What is being asked =>
Repeat every line that appears below, with nothing altered.

(Page segmentation data)
=======

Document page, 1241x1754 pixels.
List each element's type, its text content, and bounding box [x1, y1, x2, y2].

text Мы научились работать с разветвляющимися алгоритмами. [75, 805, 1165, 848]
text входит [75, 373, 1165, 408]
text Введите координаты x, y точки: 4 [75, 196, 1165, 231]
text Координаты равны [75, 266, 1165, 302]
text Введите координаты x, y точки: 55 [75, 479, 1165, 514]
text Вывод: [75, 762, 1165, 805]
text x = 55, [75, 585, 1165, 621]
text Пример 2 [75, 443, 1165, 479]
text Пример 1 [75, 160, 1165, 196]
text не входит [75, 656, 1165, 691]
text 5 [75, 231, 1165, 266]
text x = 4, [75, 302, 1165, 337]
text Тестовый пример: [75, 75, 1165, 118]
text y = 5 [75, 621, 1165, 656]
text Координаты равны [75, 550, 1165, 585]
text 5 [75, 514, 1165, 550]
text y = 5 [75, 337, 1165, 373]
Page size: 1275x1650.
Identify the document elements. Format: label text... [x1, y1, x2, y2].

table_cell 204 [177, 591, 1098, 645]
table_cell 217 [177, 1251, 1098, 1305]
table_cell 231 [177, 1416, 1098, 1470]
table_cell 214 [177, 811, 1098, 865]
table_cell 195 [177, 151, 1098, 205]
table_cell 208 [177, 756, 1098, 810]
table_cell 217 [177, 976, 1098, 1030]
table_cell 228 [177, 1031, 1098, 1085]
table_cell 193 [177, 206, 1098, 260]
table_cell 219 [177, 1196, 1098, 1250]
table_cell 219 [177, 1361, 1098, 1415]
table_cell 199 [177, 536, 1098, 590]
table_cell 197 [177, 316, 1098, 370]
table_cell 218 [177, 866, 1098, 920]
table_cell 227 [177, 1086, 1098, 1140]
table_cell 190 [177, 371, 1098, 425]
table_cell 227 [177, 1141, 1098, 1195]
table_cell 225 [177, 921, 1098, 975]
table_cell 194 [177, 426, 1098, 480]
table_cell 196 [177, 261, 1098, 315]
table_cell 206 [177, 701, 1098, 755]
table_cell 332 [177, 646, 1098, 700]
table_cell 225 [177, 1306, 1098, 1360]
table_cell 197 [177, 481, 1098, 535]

=======

Problem solution =>
Document page, 1241x1754 pixels.
List each element's type, its text content, and bounding box [x1, y1, x2, y2].

text Мы научились работать с разветвляющимися алгоритмами. [75, 805, 1165, 848]
text входит [75, 373, 1165, 408]
text Введите координаты x, y точки: 4 [75, 196, 1165, 231]
text Координаты равны [75, 266, 1165, 302]
text Введите координаты x, y точки: 55 [75, 479, 1165, 514]
text Вывод: [75, 762, 1165, 805]
text x = 55, [75, 585, 1165, 621]
text Пример 2 [75, 443, 1165, 479]
text Пример 1 [75, 160, 1165, 196]
text не входит [75, 656, 1165, 691]
text 5 [75, 231, 1165, 266]
text x = 4, [75, 302, 1165, 337]
text Тестовый пример: [75, 75, 1165, 118]
text y = 5 [75, 621, 1165, 656]
text Координаты равны [75, 550, 1165, 585]
text 5 [75, 514, 1165, 550]
text y = 5 [75, 337, 1165, 373]
Page size: 1275x1650.
Identify the document elements. Format: label text... [x1, y1, x2, y2].

table_cell 204 [177, 591, 1098, 645]
table_cell 217 [177, 1251, 1098, 1305]
table_cell 231 [177, 1416, 1098, 1470]
table_cell 214 [177, 811, 1098, 865]
table_cell 195 [177, 151, 1098, 205]
table_cell 208 [177, 756, 1098, 810]
table_cell 217 [177, 976, 1098, 1030]
table_cell 228 [177, 1031, 1098, 1085]
table_cell 193 [177, 206, 1098, 260]
table_cell 219 [177, 1196, 1098, 1250]
table_cell 219 [177, 1361, 1098, 1415]
table_cell 199 [177, 536, 1098, 590]
table_cell 197 [177, 316, 1098, 370]
table_cell 218 [177, 866, 1098, 920]
table_cell 227 [177, 1086, 1098, 1140]
table_cell 190 [177, 371, 1098, 425]
table_cell 227 [177, 1141, 1098, 1195]
table_cell 225 [177, 921, 1098, 975]
table_cell 194 [177, 426, 1098, 480]
table_cell 196 [177, 261, 1098, 315]
table_cell 206 [177, 701, 1098, 755]
table_cell 332 [177, 646, 1098, 700]
table_cell 225 [177, 1306, 1098, 1360]
table_cell 197 [177, 481, 1098, 535]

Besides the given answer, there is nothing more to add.